Let’s define a simple mathematical function, the function will perform integer factoring. It will take an integer, and return two integers, the product of which is the first integer.

F(int32 n) = (int32 A, int32 B)

so that

A*B = n

This is fairly straight forward, mathematical, objective. Let’s examine some answers an implementation might give.

F 50 = (5, 10) on ARM F 50 = (10, 5) on Intel

This seems like a bug, so let’s add the requirement that A <= B for deterministic results.

Depending on language what comes next may or may not be defined behavior, but let’s use a programming language where signed integers overflow, then we might get this result:

F 2 = (-2, 2147483647)

Now, as everyone no doubt will recognize, 2147483647 is a Mersenne prime (2^31 - 1), and the answer satisfies every requirement posed so far. This again *seems* like a bug, we clearly meant to say A and B must be positive.

New scenario! F(60):

F 60 = (2, 30) on most days F 60 = (1, 60) on the programmer’s birthday F 60 = (5, 12) during monsoon season F 60 = (6, 10) when venus is in retorgrade

Yet again, this seems wrong, we don’t expect a mathematical function to depend on the calendar. Perhaps we meant that A must be the lowest prime factor.

Let’s consider F(7)

F 7 ?= (1, 7) – no, 1 isn’t a prime F 7 ?= (7, 1) – no, 7 is greater than 1 F 7 = error!

These requirements are impossible to satisfy when n = 7. What we meant to say was that A must be a prime factor, or 1 if n is prime.

That actually still leaves F(1):

F 1 ?= (1,1) – no, A=1 isn’t a prime, and B isn’t a prime so A isn’t permitted to be 1.

So now A must be a prime factor, or 1 if n is a prime or 1.

Let’s leave those particular weeds and consider F(-4)

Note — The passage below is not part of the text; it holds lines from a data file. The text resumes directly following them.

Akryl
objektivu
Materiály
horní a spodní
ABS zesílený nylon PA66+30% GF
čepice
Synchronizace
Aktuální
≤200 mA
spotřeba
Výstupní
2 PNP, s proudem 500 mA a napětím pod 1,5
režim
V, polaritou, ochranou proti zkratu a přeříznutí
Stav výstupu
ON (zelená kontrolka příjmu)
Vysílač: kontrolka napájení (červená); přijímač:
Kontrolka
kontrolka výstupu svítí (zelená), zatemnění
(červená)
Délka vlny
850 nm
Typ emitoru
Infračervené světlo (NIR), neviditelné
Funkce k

F -4 ?= (-2, 2) – no, -2 isn’t a prime F -4 ?= (-4, 1) – no, -4 isn’t a prime F -4 ?= (1, -4) – no, A > B F -4 ?= (2, 2147483646) – yes!(?!?)

The last entry satisfies every requirement (again in signed integer arithmetic); 2 is a prime and a factor or -4, the smallest, 2 is less than 2147483646, 2 is positive. … yet it feels like a bug. Let’s just do like Alexander and bring a sword to this knot and require that n > 0, this also gets rid of the degenerate zero case.

Some reader may object and say this is because of signed integers, but believe me, floating point isn’t better, fixed point has gotchas as well. This post isn’t really about integers, it’s about our relationship to requirements.

While the requirements may seem simple, the function may strictly speaking open a socket to some SaaS-service that performs prime factoring. From the requirements it’s impossible to tell. It would be unexpected for a factoring function to run out of file descriptors or not work during a network outage, but given the requirements provided so far, it might; and we might call that a bug too.

This is how software development goes, on all levels, low level programming, high level programming, front-end programming, back-end programming.

What I want to argue is that this is something that happens a lot: Bugs, more often than not, aren’t a breaches of requirements, but rather the code surprising us in some fashion, upon which we quickly invent some new implicit requirements the code is breaking that we would not have been able to tell you before the discovery of the bug.

Software correctness is indeed praised by many, but in many cases it’s not entirely clear what it even means for software to be correct. In reality, it often boils down to some hand-wavy principle of least surprise, where a staggering amount of software requirements are entirely made up on the fly in response to the behavior of the code.

You may violently disagree with the inflammatory accusation that comes next, but if this is the case, is there any other word for software that repeatedly surprises its users through frequent design changes than this?: Buggy.